[Version difference data]
------------------------------
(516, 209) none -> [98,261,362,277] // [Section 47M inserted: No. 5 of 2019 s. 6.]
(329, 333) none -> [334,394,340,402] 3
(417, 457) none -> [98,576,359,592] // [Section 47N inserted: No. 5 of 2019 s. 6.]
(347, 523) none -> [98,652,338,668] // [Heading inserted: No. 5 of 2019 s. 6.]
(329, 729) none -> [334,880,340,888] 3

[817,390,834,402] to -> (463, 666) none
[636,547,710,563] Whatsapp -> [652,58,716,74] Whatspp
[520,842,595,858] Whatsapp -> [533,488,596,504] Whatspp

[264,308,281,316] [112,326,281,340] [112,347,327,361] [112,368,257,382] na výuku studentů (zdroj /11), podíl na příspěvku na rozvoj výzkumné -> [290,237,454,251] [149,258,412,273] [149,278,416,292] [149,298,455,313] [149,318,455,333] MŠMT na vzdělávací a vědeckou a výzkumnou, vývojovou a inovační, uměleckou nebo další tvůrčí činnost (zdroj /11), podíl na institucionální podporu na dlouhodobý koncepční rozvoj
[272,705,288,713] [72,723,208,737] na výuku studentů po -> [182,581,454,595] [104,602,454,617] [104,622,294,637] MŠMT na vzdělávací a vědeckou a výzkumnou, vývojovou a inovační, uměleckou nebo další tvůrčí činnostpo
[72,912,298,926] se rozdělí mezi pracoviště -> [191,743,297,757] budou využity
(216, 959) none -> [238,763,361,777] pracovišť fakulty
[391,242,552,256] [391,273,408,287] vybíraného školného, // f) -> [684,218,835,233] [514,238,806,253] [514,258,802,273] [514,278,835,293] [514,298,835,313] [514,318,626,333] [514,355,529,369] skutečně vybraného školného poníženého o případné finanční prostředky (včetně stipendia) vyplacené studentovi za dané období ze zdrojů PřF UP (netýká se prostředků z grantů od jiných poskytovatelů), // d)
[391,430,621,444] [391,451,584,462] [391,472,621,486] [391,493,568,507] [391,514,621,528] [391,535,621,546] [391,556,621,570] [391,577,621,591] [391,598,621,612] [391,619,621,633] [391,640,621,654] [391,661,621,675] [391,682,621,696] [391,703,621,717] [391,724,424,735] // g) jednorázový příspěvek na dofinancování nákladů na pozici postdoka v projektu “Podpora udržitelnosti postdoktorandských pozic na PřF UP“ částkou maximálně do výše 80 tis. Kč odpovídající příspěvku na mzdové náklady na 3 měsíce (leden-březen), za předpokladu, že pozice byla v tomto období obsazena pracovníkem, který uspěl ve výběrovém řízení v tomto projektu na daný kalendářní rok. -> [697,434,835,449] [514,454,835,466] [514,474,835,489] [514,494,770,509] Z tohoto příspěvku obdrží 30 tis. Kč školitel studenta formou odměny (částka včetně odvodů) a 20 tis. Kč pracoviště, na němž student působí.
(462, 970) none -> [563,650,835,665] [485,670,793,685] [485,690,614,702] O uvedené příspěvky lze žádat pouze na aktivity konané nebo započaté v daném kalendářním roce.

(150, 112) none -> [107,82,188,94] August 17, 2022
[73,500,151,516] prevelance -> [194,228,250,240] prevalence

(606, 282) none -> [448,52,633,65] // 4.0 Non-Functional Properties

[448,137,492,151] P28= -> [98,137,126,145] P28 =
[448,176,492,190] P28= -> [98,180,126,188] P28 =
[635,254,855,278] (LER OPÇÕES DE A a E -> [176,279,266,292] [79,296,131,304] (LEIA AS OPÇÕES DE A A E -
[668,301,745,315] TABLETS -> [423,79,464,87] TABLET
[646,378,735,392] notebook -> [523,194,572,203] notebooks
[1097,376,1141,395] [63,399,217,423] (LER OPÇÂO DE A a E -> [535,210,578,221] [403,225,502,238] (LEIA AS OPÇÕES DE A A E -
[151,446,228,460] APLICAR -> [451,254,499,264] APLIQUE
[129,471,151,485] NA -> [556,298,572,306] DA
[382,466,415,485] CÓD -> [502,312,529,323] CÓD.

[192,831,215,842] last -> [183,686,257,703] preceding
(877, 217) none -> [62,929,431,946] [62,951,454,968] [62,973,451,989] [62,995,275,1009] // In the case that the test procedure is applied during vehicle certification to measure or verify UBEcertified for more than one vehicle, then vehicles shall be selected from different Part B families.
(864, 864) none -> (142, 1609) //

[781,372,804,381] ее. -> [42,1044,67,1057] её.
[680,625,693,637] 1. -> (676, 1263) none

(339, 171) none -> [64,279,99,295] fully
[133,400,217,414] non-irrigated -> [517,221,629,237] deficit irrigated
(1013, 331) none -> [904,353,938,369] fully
------------------------------
▶ Task to carry out
Give back the data above exactly as it appears.

▶ Expected answer
(516, 209) none -> [98,261,362,277] // [Section 47M inserted: No. 5 of 2019 s. 6.]
(329, 333) none -> [334,394,340,402] 3
(417, 457) none -> [98,576,359,592] // [Section 47N inserted: No. 5 of 2019 s. 6.]
(347, 523) none -> [98,652,338,668] // [Heading inserted: No. 5 of 2019 s. 6.]
(329, 729) none -> [334,880,340,888] 3

[817,390,834,402] to -> (463, 666) none
[636,547,710,563] Whatsapp -> [652,58,716,74] Whatspp
[520,842,595,858] Whatsapp -> [533,488,596,504] Whatspp

[264,308,281,316] [112,326,281,340] [112,347,327,361] [112,368,257,382] na výuku studentů (zdroj /11), podíl na příspěvku na rozvoj výzkumné -> [290,237,454,251] [149,258,412,273] [149,278,416,292] [149,298,455,313] [149,318,455,333] MŠMT na vzdělávací a vědeckou a výzkumnou, vývojovou a inovační, uměleckou nebo další tvůrčí činnost (zdroj /11), podíl na institucionální podporu na dlouhodobý koncepční rozvoj
[272,705,288,713] [72,723,208,737] na výuku studentů po -> [182,581,454,595] [104,602,454,617] [104,622,294,637] MŠMT na vzdělávací a vědeckou a výzkumnou, vývojovou a inovační, uměleckou nebo další tvůrčí činnostpo
[72,912,298,926] se rozdělí mezi pracoviště -> [191,743,297,757] budou využity
(216, 959) none -> [238,763,361,777] pracovišť fakulty
[391,242,552,256] [391,273,408,287] vybíraného školného, // f) -> [684,218,835,233] [514,238,806,253] [514,258,802,273] [514,278,835,293] [514,298,835,313] [514,318,626,333] [514,355,529,369] skutečně vybraného školného poníženého o případné finanční prostředky (včetně stipendia) vyplacené studentovi za dané období ze zdrojů PřF UP (netýká se prostředků z grantů od jiných poskytovatelů), // d)
[391,430,621,444] [391,451,584,462] [391,472,621,486] [391,493,568,507] [391,514,621,528] [391,535,621,546] [391,556,621,570] [391,577,621,591] [391,598,621,612] [391,619,621,633] [391,640,621,654] [391,661,621,675] [391,682,621,696] [391,703,621,717] [391,724,424,735] // g) jednorázový příspěvek na dofinancování nákladů na pozici postdoka v projektu “Podpora udržitelnosti postdoktorandských pozic na PřF UP“ částkou maximálně do výše 80 tis. Kč odpovídající příspěvku na mzdové náklady na 3 měsíce (leden-březen), za předpokladu, že pozice byla v tomto období obsazena pracovníkem, který uspěl ve výběrovém řízení v tomto projektu na daný kalendářní rok. -> [697,434,835,449] [514,454,835,466] [514,474,835,489] [514,494,770,509] Z tohoto příspěvku obdrží 30 tis. Kč školitel studenta formou odměny (částka včetně odvodů) a 20 tis. Kč pracoviště, na němž student působí.
(462, 970) none -> [563,650,835,665] [485,670,793,685] [485,690,614,702] O uvedené příspěvky lze žádat pouze na aktivity konané nebo započaté v daném kalendářním roce.

(150, 112) none -> [107,82,188,94] August 17, 2022
[73,500,151,516] prevelance -> [194,228,250,240] prevalence

(606, 282) none -> [448,52,633,65] // 4.0 Non-Functional Properties

[448,137,492,151] P28= -> [98,137,126,145] P28 =
[448,176,492,190] P28= -> [98,180,126,188] P28 =
[635,254,855,278] (LER OPÇÕES DE A a E -> [176,279,266,292] [79,296,131,304] (LEIA AS OPÇÕES DE A A E -
[668,301,745,315] TABLETS -> [423,79,464,87] TABLET
[646,378,735,392] notebook -> [523,194,572,203] notebooks
[1097,376,1141,395] [63,399,217,423] (LER OPÇÂO DE A a E -> [535,210,578,221] [403,225,502,238] (LEIA AS OPÇÕES DE A A E -
[151,446,228,460] APLICAR -> [451,254,499,264] APLIQUE
[129,471,151,485] NA -> [556,298,572,306] DA
[382,466,415,485] CÓD -> [502,312,529,323] CÓD.

[192,831,215,842] last -> [183,686,257,703] preceding
(877, 217) none -> [62,929,431,946] [62,951,454,968] [62,973,451,989] [62,995,275,1009] // In the case that the test procedure is applied during vehicle certification to measure or verify UBEcertified for more than one vehicle, then vehicles shall be selected from different Part B families.
(864, 864) none -> (142, 1609) //

[781,372,804,381] ее. -> [42,1044,67,1057] её.
[680,625,693,637] 1. -> (676, 1263) none

(339, 171) none -> [64,279,99,295] fully
[133,400,217,414] non-irrigated -> [517,221,629,237] deficit irrigated
(1013, 331) none -> [904,353,938,369] fully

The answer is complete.